Extreme Climate Events in Gippsland 2023/4

EGCAN booth at Orbost Sustainability Festival

The effects of climate change on extreme weather have been visible for a number of years in Gippsland but more so in the last 12 months. The Climate Council noted that “Australia’s driest three months on record (August to October 2023) was followed immediately by a month of well above average rainfall in Victoria. An early and ferocious fire season in Gippsland, Victoria was followed almost immediately by extreme rainfall and flash flooding.” This the Council referred to as ‘whiplash’ climate events – of having a distinct extreme weather event closely following another. Thus we had an extremely dry winter with early spring bushfires at Briagolong and Loch Sport. Then the fires were doused by heavy rain that led to moderate floods. Note that these fires were not the earliest recently experienced with an August bushfire at Marlo about 2017.

On the subject of floods, the Climate Council added “Much of the flooding we’ve experienced this summer has been the result of short, intense downpours that catch communities off guard, and can lead to dangerous flash flooding.” Such was the event that swept through the Buchan Caves campground on Boxing Day 2023 sadly resulting in two fatalities. More than two inches of rain fell in 30 minutes, Vehicles were under water, people were rescued from a nearby bridge, and the campground was trashed. Cr Mendy Urie and the East Gippsland Shire Council CEO Anthony Basford noted the influence of climate change. Cr Urie stated “I think people’s understanding of climate change is changing, even over the past six months, 12 months…But I think we need to be even more aware.”

Whilst the Buchan floods were localised the storms that crossed Gippsland on the evening of 13 February were widespread. In particular there was a severe wind which lasted only a few minutes causing trees and branches to fall and power lines to be cut across the region. The power outages themselves were chaotic with some areas of Bairnsdale unaffected but the centre of town was without power for 24 hours. In town, there were no traffic lights, no mobile phone communications, and no electronic payments – just another warning of the climate emergency. Places like Metung and Mirboo North were extremely hard hit with some residences without power for a week or more.
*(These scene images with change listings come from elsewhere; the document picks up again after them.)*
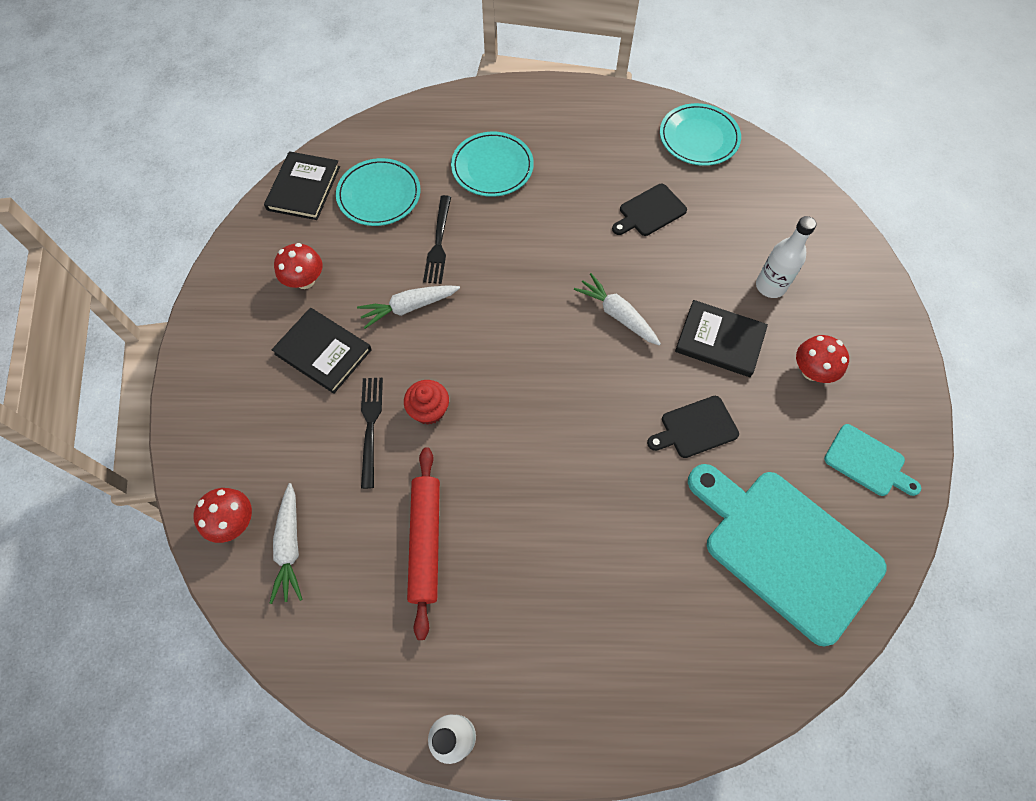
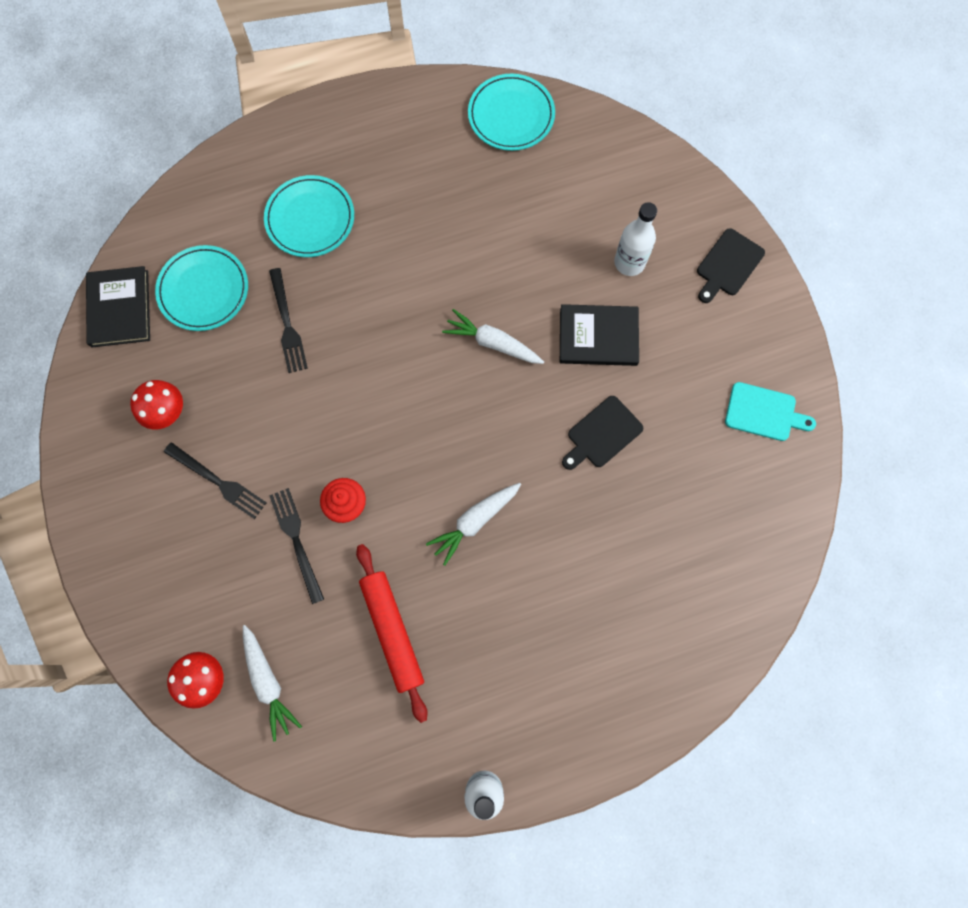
camera: 20 degrees left, 10 degrees up
black book [272,308,372,394] -> black fork [164,442,267,519]
white carrot [357,285,460,329] -> white carrot moved to [426,483,521,566]
black cutting board [612,184,687,236] -> black cutting board moved to [697,228,765,303]
turquoise cutting board [688,464,887,646] -> none
red mushroom [796,335,849,383] -> none

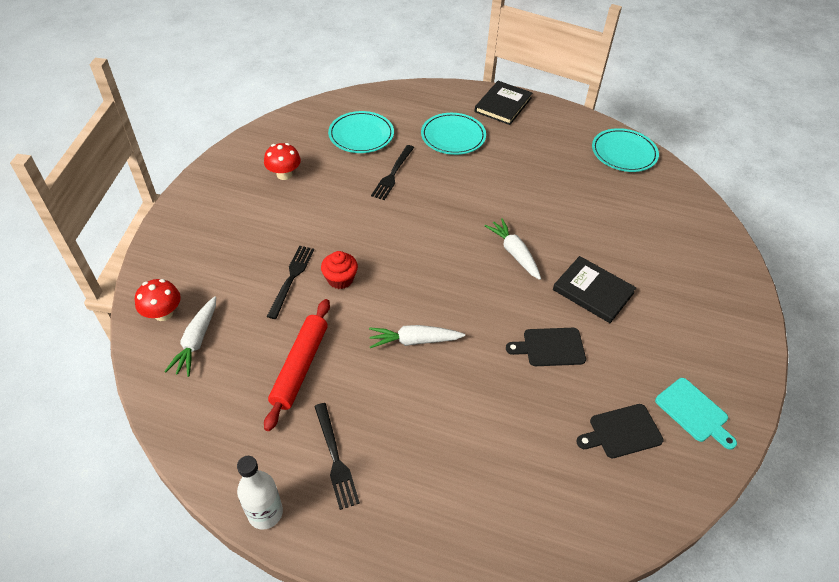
camera: 35 degrees right, 25 degrees down
black book [86,266,150,347] -> black book moved to [475,81,532,125]
black fork [164,442,267,519] -> black fork moved to [314,403,360,510]
white bottle [614,202,657,276] -> none
black cutting board [697,228,765,303] -> black cutting board moved to [576,404,664,458]

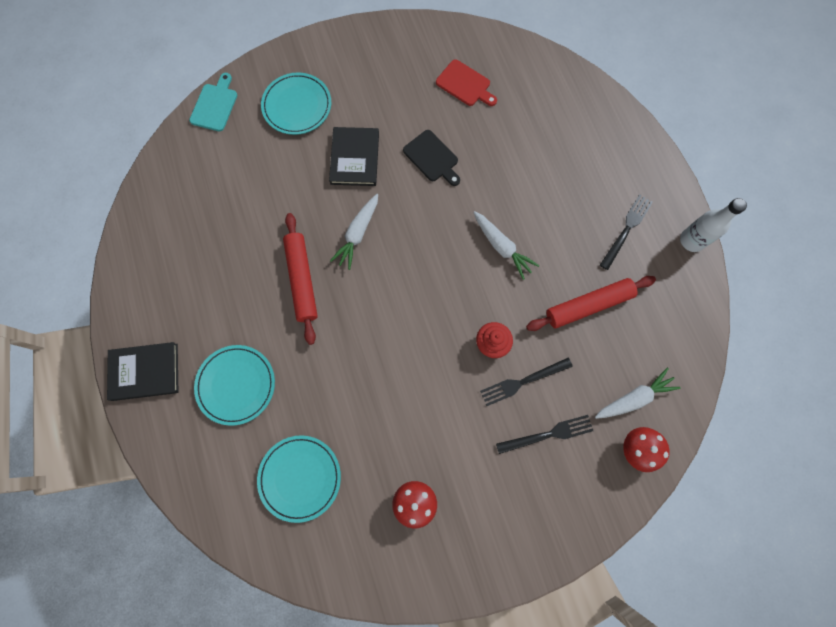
camera: 125 degrees left, 25 degrees up
black fork [371,145,414,200] -> black fork moved to [496,415,593,454]
black cutting board [576,404,664,458] -> red cutting board [436,59,497,106]
turquoise plate [592,128,659,172] -> turquoise plate moved to [261,72,331,135]
turquoise cutting board [655,378,737,449] -> turquoise cutting board moved to [189,73,237,131]
none -> red rolling pin [283,213,318,345]

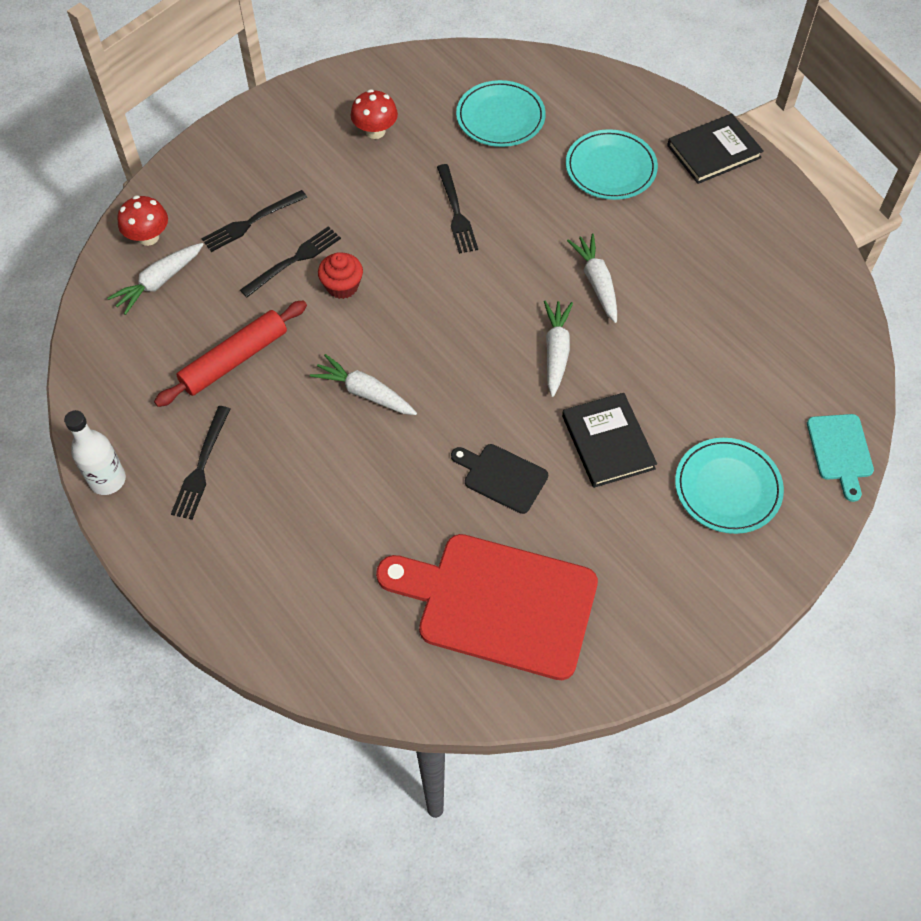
camera: 160 degrees right, 15 degrees down
red rolling pin [283,213,318,345] -> white carrot [567,234,617,323]
red cutting board [436,59,497,106] -> red cutting board [376,534,598,680], size x2.10
none -> black fork [437,164,478,254]

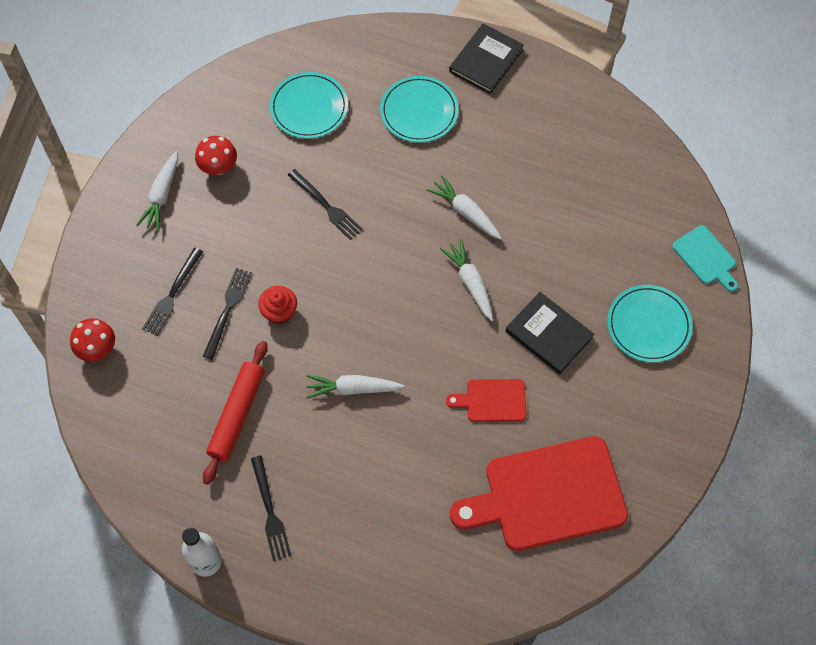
camera: 30 degrees left, 5 degrees up
white carrot [107,243,204,315] -> white carrot moved to [136,151,178,231]
black cutting board [451,444,548,514] -> red cutting board [446,379,526,422]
Most recently, in what is likely to be the warmest year on record globally, we have just had the Labour Day weekend declared a heatwave across south-east Australia, with temperatures 10 degrees or more above average. As well there were associated fire bans and cancelled events including the Moomba Parade. Somewhat ironically, heat closed down the Sustainability Festival event at Orbost (image) at one pm on the Monday.

All of these extreme weather events have been influenced by climate change and although the exact amount caused by our warming world currently cannot accurately be estimated. The influence of global heating on our extreme weather events becomes obvious as their numbers increase in severity and become more common, as they have in the last year in Gippsland. We are in a climate emergency and urgent action is required.